RECORDS TO USE:
=== Begin Enclosure ===

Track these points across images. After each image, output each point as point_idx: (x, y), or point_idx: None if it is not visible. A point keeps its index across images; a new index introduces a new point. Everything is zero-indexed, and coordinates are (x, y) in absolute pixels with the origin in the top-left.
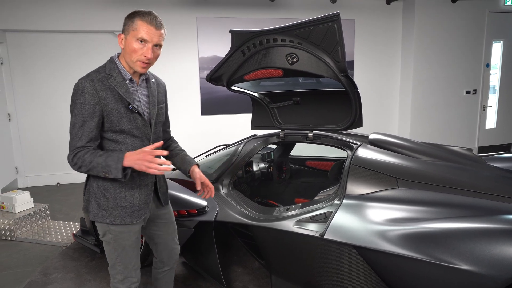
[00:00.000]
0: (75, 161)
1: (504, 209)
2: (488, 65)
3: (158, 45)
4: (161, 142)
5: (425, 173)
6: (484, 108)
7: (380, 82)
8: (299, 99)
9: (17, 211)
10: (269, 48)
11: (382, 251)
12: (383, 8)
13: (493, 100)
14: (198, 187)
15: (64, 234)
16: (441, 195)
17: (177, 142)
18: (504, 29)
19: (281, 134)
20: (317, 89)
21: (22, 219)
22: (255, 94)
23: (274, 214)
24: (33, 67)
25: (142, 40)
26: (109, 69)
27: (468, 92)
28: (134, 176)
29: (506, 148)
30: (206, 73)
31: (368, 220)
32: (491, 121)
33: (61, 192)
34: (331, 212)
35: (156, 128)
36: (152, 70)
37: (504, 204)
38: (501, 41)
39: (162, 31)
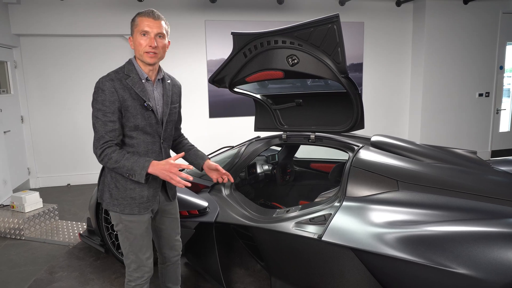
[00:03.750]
0: (102, 157)
1: (506, 212)
2: (501, 67)
3: (160, 35)
4: (182, 154)
5: (426, 175)
6: (498, 111)
7: (390, 85)
8: (301, 101)
9: (26, 211)
10: (270, 50)
11: (380, 254)
12: (393, 10)
13: (507, 103)
14: (215, 179)
15: (71, 234)
16: (442, 198)
17: (187, 139)
18: None
19: (284, 136)
20: (319, 91)
21: (31, 219)
22: (258, 96)
23: (274, 215)
24: (45, 71)
25: (145, 33)
26: (127, 70)
27: (480, 94)
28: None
29: None
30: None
31: (367, 222)
32: (505, 124)
33: (71, 193)
34: (330, 214)
35: (167, 127)
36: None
37: (506, 208)
38: None
39: (162, 22)
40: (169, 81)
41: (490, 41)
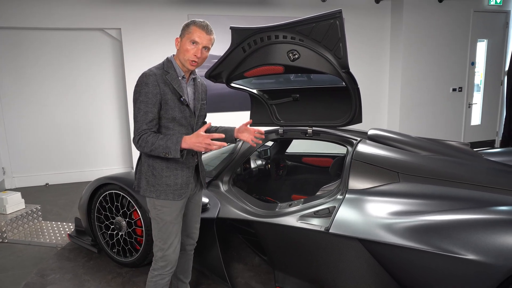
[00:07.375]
0: (140, 143)
1: (502, 201)
2: (473, 63)
3: (206, 48)
4: (209, 124)
5: (426, 167)
6: (470, 105)
7: (370, 80)
8: (298, 95)
9: (8, 212)
10: (270, 45)
11: (387, 243)
12: (372, 7)
13: (477, 98)
14: (250, 141)
15: (58, 234)
16: (442, 188)
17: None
18: (488, 28)
19: (280, 131)
20: (316, 86)
21: (13, 220)
22: (254, 91)
23: (276, 210)
24: (20, 66)
25: (194, 42)
26: (167, 67)
27: (454, 89)
28: (179, 159)
29: (490, 144)
30: (198, 70)
31: (372, 213)
32: (476, 118)
33: (51, 193)
34: (335, 206)
35: (199, 120)
36: (146, 66)
37: (502, 196)
38: (485, 40)
39: (212, 36)
40: (199, 80)
41: (463, 38)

=== End Enclosure ===

YOUR GOAL:
Everything above from the line containing "10: (269, 48)" through the line containing "39: (162, 31)" must be copied exactly. Nothing outside that range belongs in the answer.

RESPONSE:
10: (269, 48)
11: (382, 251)
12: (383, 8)
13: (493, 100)
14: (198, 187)
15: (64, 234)
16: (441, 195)
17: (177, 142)
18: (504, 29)
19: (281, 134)
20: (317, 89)
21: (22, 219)
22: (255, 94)
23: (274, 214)
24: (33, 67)
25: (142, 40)
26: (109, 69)
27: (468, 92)
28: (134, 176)
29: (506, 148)
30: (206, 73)
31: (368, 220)
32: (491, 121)
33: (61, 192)
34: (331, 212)
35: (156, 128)
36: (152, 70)
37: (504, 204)
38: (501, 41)
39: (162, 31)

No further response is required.